*** THE INPUT ***
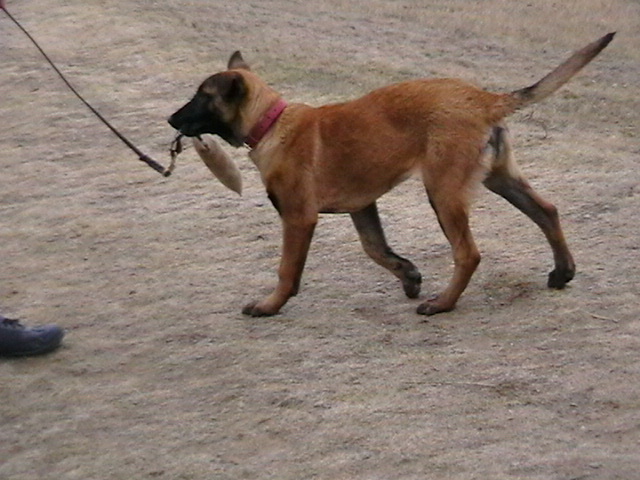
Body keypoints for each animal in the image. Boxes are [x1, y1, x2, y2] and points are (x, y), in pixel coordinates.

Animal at [169, 34, 616, 318]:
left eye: (201, 97)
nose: (171, 118)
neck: (272, 122)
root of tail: (483, 98)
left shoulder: (298, 218)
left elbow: (287, 270)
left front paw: (269, 306)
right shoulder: (363, 206)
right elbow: (376, 249)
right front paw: (409, 275)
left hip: (443, 191)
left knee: (468, 253)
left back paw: (442, 304)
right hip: (499, 178)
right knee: (547, 211)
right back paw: (562, 272)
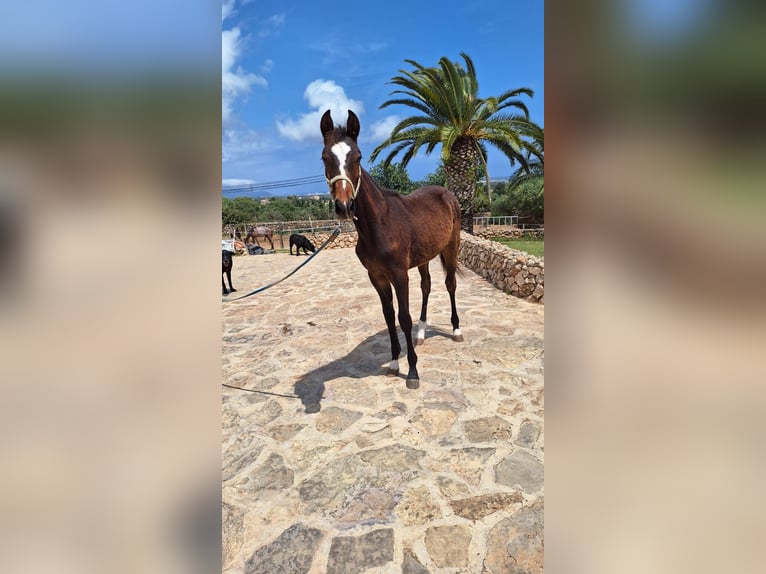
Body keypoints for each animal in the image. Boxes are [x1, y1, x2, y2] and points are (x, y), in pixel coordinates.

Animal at [320, 109, 463, 389]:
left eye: (358, 157)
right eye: (324, 157)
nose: (344, 206)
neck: (380, 224)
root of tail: (446, 193)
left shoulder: (399, 274)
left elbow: (403, 318)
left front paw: (413, 371)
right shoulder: (377, 277)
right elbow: (389, 317)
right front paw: (395, 362)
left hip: (451, 248)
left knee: (450, 284)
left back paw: (456, 330)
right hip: (424, 257)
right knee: (427, 286)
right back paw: (421, 333)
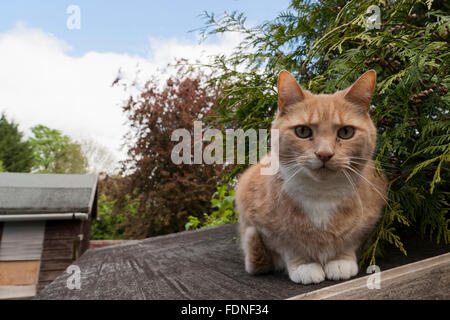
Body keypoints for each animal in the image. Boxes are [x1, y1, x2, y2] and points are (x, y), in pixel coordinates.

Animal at [236, 70, 386, 284]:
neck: (321, 194)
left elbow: (349, 240)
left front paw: (340, 260)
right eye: (303, 131)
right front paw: (304, 266)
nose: (324, 154)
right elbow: (290, 246)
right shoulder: (265, 226)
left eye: (346, 132)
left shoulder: (368, 220)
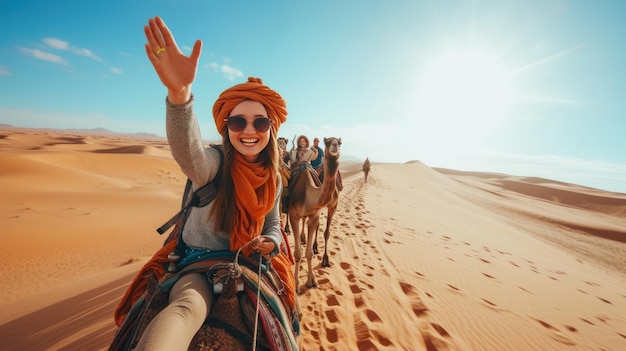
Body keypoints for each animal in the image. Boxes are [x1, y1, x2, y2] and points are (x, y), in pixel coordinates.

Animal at [288, 138, 342, 294]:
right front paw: (296, 285)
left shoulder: (315, 215)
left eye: (339, 143)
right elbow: (298, 253)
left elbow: (309, 253)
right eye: (328, 141)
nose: (335, 146)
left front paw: (312, 280)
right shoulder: (294, 216)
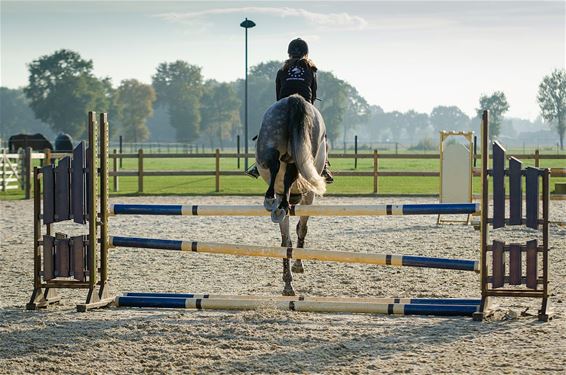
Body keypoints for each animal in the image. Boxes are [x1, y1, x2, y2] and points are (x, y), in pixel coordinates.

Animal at [256, 94, 330, 296]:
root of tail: (293, 100)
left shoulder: (285, 196)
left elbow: (286, 241)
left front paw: (288, 280)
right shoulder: (308, 197)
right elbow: (301, 229)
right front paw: (296, 267)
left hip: (271, 133)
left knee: (275, 161)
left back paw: (270, 199)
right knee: (290, 167)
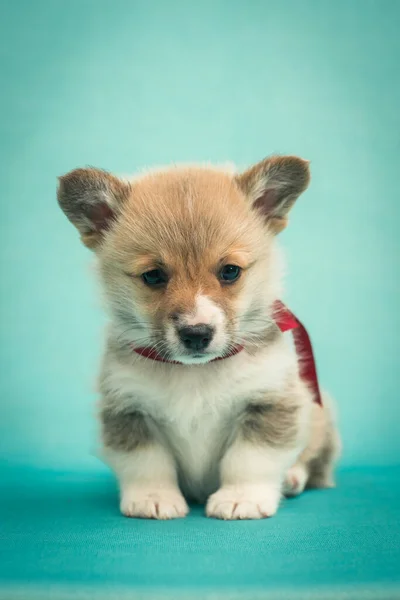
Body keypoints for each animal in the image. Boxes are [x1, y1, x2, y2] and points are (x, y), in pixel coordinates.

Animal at [57, 157, 340, 516]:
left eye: (230, 271)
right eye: (153, 276)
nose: (196, 334)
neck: (195, 371)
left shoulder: (269, 401)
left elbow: (249, 459)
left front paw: (241, 498)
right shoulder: (128, 409)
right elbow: (147, 462)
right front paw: (153, 498)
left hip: (319, 413)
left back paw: (291, 478)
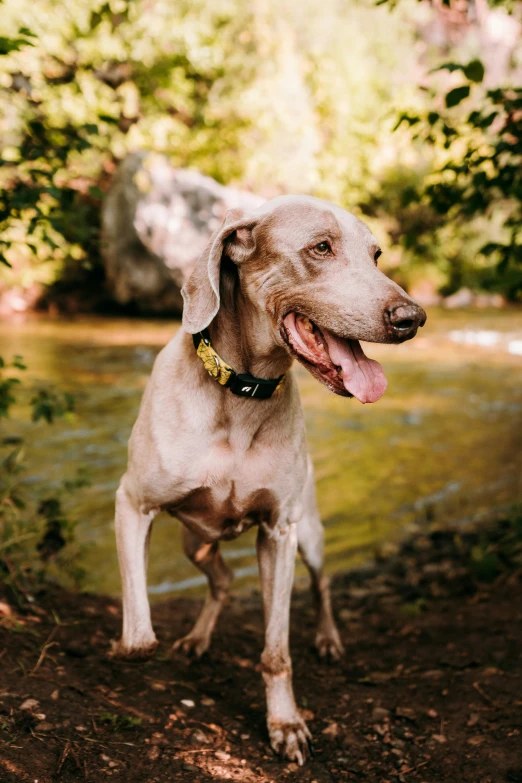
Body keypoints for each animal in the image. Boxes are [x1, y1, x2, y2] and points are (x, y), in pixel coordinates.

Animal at [111, 194, 424, 764]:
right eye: (320, 247)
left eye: (377, 254)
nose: (412, 317)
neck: (241, 395)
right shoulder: (132, 504)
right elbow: (140, 631)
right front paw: (130, 644)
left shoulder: (280, 532)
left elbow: (277, 651)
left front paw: (285, 724)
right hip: (194, 541)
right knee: (221, 580)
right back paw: (197, 639)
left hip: (311, 534)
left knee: (321, 585)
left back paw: (327, 639)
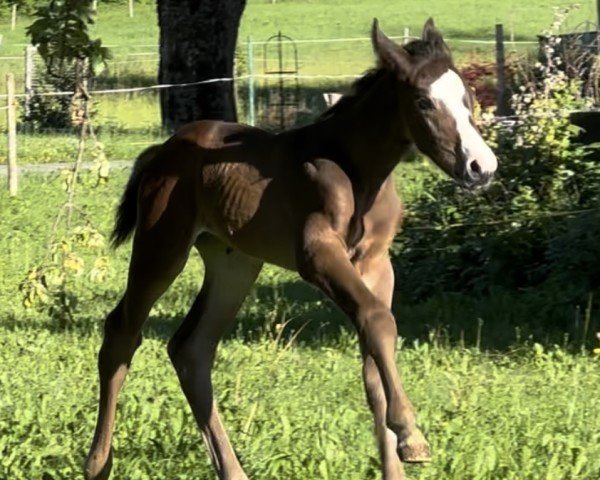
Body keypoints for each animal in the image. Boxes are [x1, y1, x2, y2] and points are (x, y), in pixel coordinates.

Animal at [84, 18, 496, 480]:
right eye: (424, 102)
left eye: (468, 96)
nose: (481, 168)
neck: (358, 172)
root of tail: (162, 151)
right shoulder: (316, 254)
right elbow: (377, 319)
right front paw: (411, 435)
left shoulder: (376, 264)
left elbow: (374, 353)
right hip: (162, 245)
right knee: (122, 332)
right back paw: (97, 463)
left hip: (234, 264)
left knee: (192, 348)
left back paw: (233, 471)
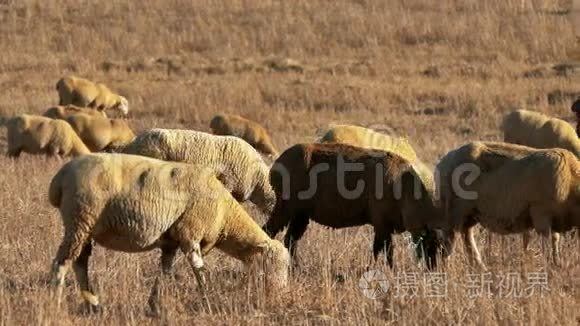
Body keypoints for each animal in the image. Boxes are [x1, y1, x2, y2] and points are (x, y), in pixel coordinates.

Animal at [48, 153, 288, 310]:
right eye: (271, 265)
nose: (278, 296)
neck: (225, 218)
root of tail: (60, 177)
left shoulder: (170, 242)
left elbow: (164, 272)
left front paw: (153, 304)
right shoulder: (190, 233)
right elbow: (199, 270)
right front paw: (209, 301)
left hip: (84, 227)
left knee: (80, 262)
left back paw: (92, 303)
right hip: (80, 219)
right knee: (63, 261)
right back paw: (55, 301)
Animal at [260, 142, 446, 268]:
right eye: (429, 240)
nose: (433, 269)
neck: (401, 188)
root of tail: (277, 164)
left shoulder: (385, 227)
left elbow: (384, 251)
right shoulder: (381, 225)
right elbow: (382, 250)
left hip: (301, 216)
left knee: (290, 239)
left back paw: (296, 267)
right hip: (285, 209)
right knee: (268, 231)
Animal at [438, 141, 576, 268]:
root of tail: (445, 159)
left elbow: (555, 241)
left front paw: (557, 264)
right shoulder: (541, 215)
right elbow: (547, 243)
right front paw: (550, 265)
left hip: (469, 215)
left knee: (467, 238)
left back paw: (480, 266)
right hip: (454, 213)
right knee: (448, 245)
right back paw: (448, 269)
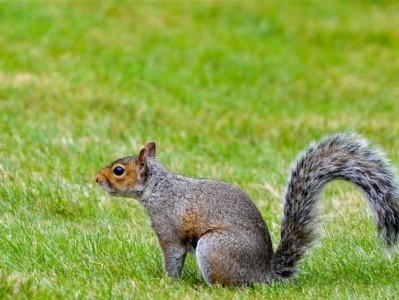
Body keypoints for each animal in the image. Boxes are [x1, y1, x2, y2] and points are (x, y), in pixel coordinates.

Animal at [96, 134, 399, 286]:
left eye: (119, 170)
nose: (96, 179)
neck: (157, 186)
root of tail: (263, 273)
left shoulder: (168, 227)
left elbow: (173, 255)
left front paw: (167, 281)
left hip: (214, 247)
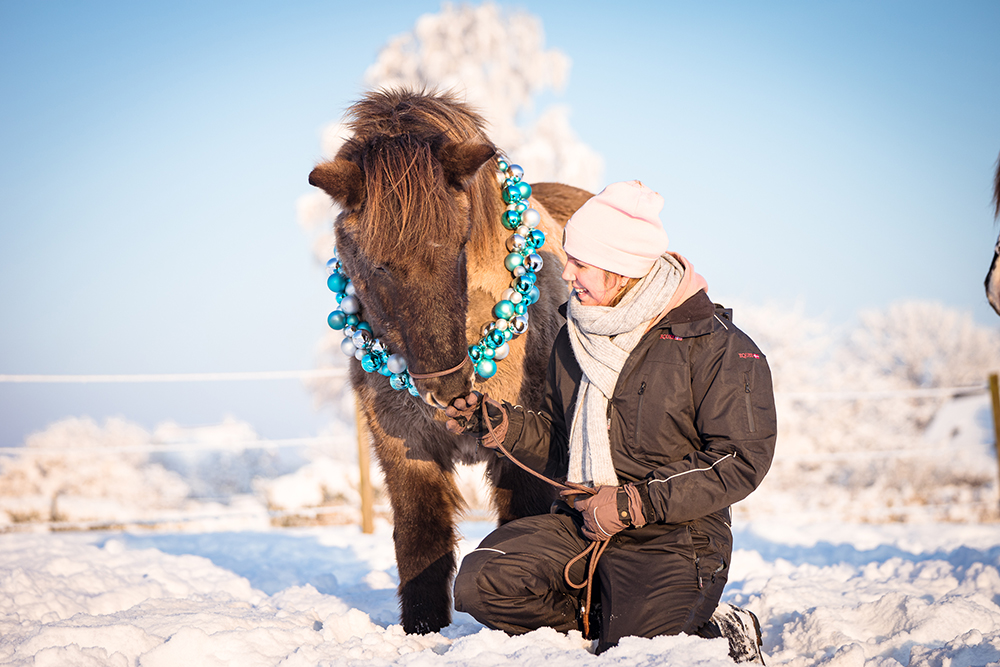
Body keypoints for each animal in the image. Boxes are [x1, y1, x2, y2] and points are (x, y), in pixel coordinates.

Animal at [308, 90, 592, 636]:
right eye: (377, 266)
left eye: (460, 245)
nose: (450, 389)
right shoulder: (405, 445)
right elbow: (421, 541)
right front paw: (422, 632)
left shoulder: (524, 454)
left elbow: (519, 528)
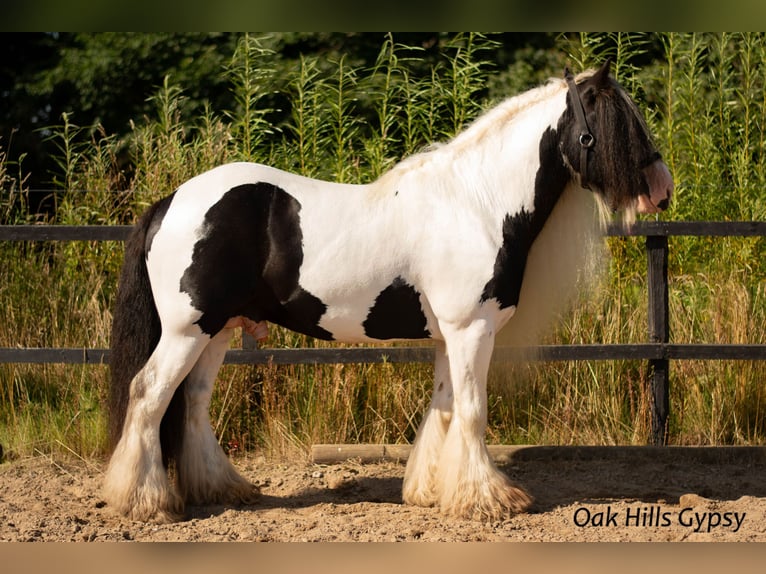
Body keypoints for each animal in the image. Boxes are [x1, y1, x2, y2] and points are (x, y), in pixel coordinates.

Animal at [102, 62, 672, 528]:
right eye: (616, 124)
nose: (662, 188)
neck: (478, 203)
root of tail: (172, 201)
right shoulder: (472, 330)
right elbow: (472, 410)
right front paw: (488, 500)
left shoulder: (450, 336)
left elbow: (444, 408)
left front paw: (432, 491)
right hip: (187, 330)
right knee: (148, 393)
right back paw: (145, 503)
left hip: (218, 329)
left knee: (193, 402)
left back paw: (221, 490)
*** End of THE INPUT ***
#### EXERCISE DESCRIPTION
All lines in the records above that contain "root" are to be reported.

#### SOLUTION TO THE PROBLEM
root of tail: (483, 98)
root of tail: (446, 193)
root of tail: (293, 100)
root of tail: (162, 151)
root of tail: (60, 177)
root of tail: (277, 164)
root of tail: (445, 159)
root of tail: (263, 273)
root of tail: (172, 201)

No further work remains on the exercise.